Nanowire power plant Microscopic energy solution for implantable biosensors from the Institute of Semiconductor Technology

The zinc oxide nanowires have grown to a remarkably high and slender length. For doctoral student Frank Anang, this is an impressive milestone on the way to producing an efficient power plant in the smallest of spaces from these brush-like structures. The energy generation is based on the so called piezoelectric effect, in which voltage is generated when a solid is elastically deformed. The amount of voltage generated in Anang’s nano power plant largely depends on how long and thin he can grow the nanowires at the LENA Research Centre at TU Braunschweig.

Viewed from the side, the nanowires are similar to a brush – except a white blood cell would stand taller. Covered with fitting gold plates as electrodes at the top and bottom, they can translate a compressive force into a small voltage. Picture credits: Frank Anang/TU Braunschweig

The latest wires shown in the picture above are just over 26.8 microns long and 0.65 microns thick – about the length of a white blood cell, while being more than a hundred times thinner than a human hair. They generate a voltage of circa 95.6 millivolts. Just enough to operate a tiny sensor or memory. Even a low-current LED might glow dimly. All they need is a little pressure. In this case, an external compressive force of roughly 0,9 Newton, or in other words: the force needed to lift a chocolate bar. Embedded in an insulating polymer and covered with bottom and top gold plates as electrodes, these nano power plants can be used in wearable energy harvester devices and self-powered sensors, such as implantable biosensors for adaptive pacing.

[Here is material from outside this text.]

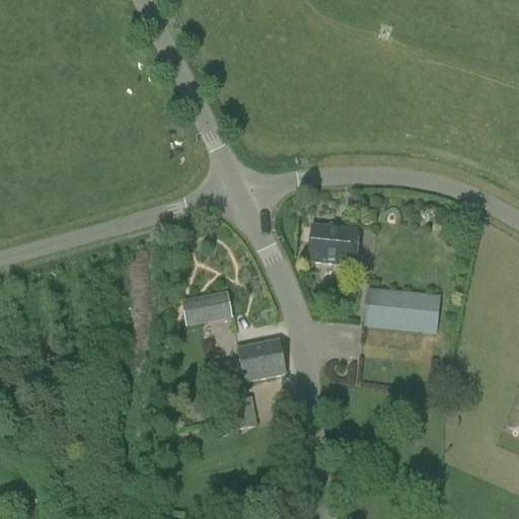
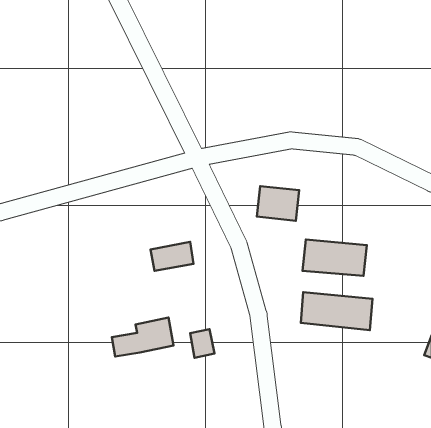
building: [212,340,286,386] -> [112,318,174,357]
building: none -> [301,292,372,330]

From above, the hexagonal crystal structure of the nanowires is clearly visible. The thinner the wires grow without breaking, the better the potential power generation. Picture credits: Frank Anang/TU Braunschweig

PhD in the international metrology network

Doctoral student Frank Anang is part of the international exchange and support network of National Metrology Institutes. In his case the connection between Germany and Ghana. Picture credits: Annika Hinze/TU Braunschweig

For Frank Anang, this is the central part of his doctoral project at the Braunschweig International Graduate School of Metrology (B-IGSM), the joint graduate school of TU Braunschweig and the National Metrology Institute of Germany (PTB). Thanks to the PTB’s international cooperation, he was able to start his research at the Institute for Semiconductor Technology at TU Braunschweig with support from the Federal Ministry for Economic Cooperation and Development. After completing his doctorate, he will contribute the expertise he has acquired in the field of metrology to the National Metrology Institute in his home country of Ghana.

Frank Anang: “My PhD research leverages my metrology expertise to develop and quantitatively validate energy-harvesting devices, enabling reliable, self-powered systems that are grounded in traceable measurement science. I would especially like to thank my collaborators at LENA, Braunschweig’s Institute for Particle Technology, the Physikalisch-Technische Bundesanstalt, Electrosciences Ltd (UK) and Quantum Design Microscopy GmbH.”